Praktik Persekongkolan Tender Pengadaan Paket Pembangunan Jalan Batas Kota – Tabanggele (Studi Putusan KPPU Nomor 21/KPPU-I/2020)
Loading...
Date
Authors
Journal Title
Journal ISSN
Volume Title
Publisher
Fakultas Hukum
Abstract
Persaingan usaha yang sehat mendorong inovasi dan peningkatan kualitas,
namun dapat merugikan jika terjadi persekongkolan tender. UU Persaingan Usaha
dan KPPU dibentuk untuk mengawasi dan mencegah praktek tidak sehat ini.
Persekongkolan tender menyebabkan kerugian negara dan masyarakat melalui
penggelembungan harga dan inefisiensi.

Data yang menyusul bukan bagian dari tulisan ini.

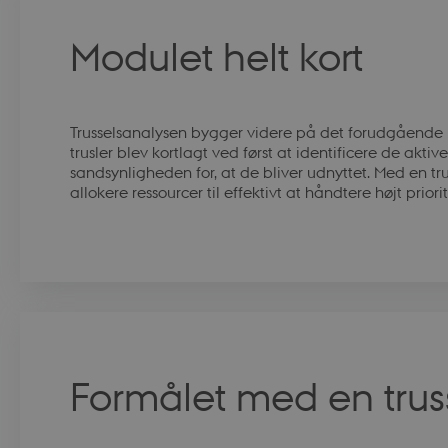
Modulet helt kort
Trusselsanalysen bygger videre på det forudgåend
trusler blev kortlagt ved først at identificere de aktiv
sandsynligheden for, at de bliver udnyttet. Med en tru
allokere ressourcer til effektivt at håndtere højt priori
Formålet med en tru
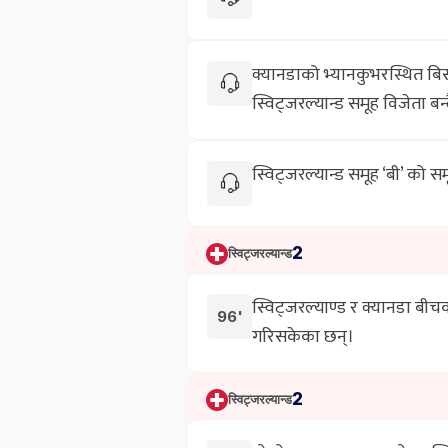
क्यानडाको भ्यानकुभरस्थित बिस
स्विट्जरल्यान्ड समूह विजेता 
स्विट्जरल्यान्ड समूह ‘बी’ को
2
स्विट्जरल्यान्ड
स्विट्जरल्याण्ड र क्यानडा ब
96'
गरिसकेका छन्।
2
स्विट्जरल्यान्ड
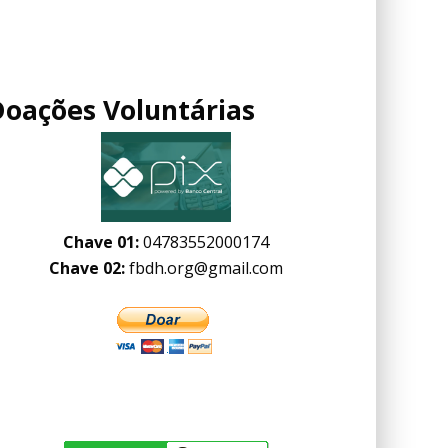
Doações Voluntárias
Chave 01:
04783552000174
Chave 02:
fbdh.org@gmail.com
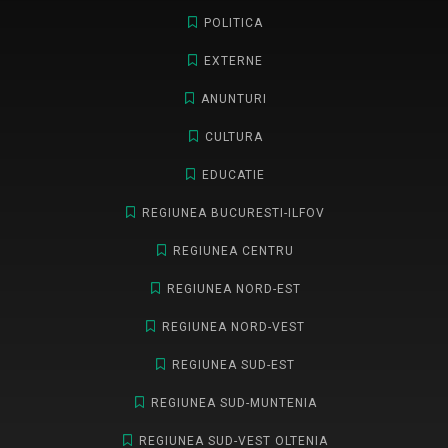
POLITICA
EXTERNE
ANUNTURI
CULTURA
EDUCATIE
REGIUNEA BUCURESTI-ILFOV
REGIUNEA CENTRU
REGIUNEA NORD-EST
REGIUNEA NORD-VEST
REGIUNEA SUD-EST
REGIUNEA SUD-MUNTENIA
REGIUNEA SUD-VEST OLTENIA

Kasus seperti Pengadaan Paket
Pembangunan Jalan Batas Kota - Tabanggele di Kota Kendari mencerminkan
dugaan pelanggaran Pasal 22 UU Persaingan Usaha, dengan indikasi bahwa
beberapa pihak, termasuk penyelenggara tender, tidak selaras dalam menerapkan
aturan. Berdasarkan latar belakanng di atas maka penulis tertarik untuk membahas
lebih lanjut melalui karya ilmiah berupa skripsi ini yang berjudul “Praktik
Persekongkolan Tender Pengadaan Paket Pembangunan Jalan Batas Kota -
Tabanggele (Studi Putusan KPPU Nomor 21/KPPU-I/2020)”. Rumusan
masalah yang akan dibahasa yaitu: (1) Apakah Pengadaan Paket Pembangunan
Jalan Batas Kota Tabanggele pada Satker Dinas Pekerjaan Umum dan Penataan
Ruang Kota Kendari APBD Tahun 2018-2020 mengakibatkan timbulnya praktek
persekongkolan tender? (2) Apakah pertimbangan hukum Majelis Komisi dalam
Putusan KPPU Nomor 21 KPPU-1/2020 telah sesuai dengan Pasal 22 Undang-
undang Nomor 5 Tahun 1999 Tentang Larangan Praktek Monopoli dan
Persaingan Usaha Tidak Sehat?. Tujuan penelitian skripsi ini yaitu untuk
mengetahui dan menganalisis dengan Pengadaan Paket Pembangunan Jalan Batas
Kota – Tabanggele pada Satker Dinas Pekerjaan Umum dan Penataan Ruang Kota
Kendari APBD Tahun 2018 – 2020 dapat mengakibatkan timbulnya praktek
persekongkolan tender, menganalisis pertimbangan hukum Majelis Komisi dalam
Putusan KPPU Nomor 21/KPPU-I/2020 telah sesuai dengan Pasal 22 Undang
undang Nomor 5 Tahun 1999 Tentang Larangan Praktek Monopoli dan
Persaingan Usaha Tidak Sehat. Metode penelitian yang digunakan yaitu: tipe
penelitian yuridis normatif, pendekatan perundang-undangan dan konseptual.
Bahan hukum primer, bahan hukum sekunder, bahan non hukum. Pengumpulan
bahan hukum dengan studi kepustakaan, dan analisis bahan hukum.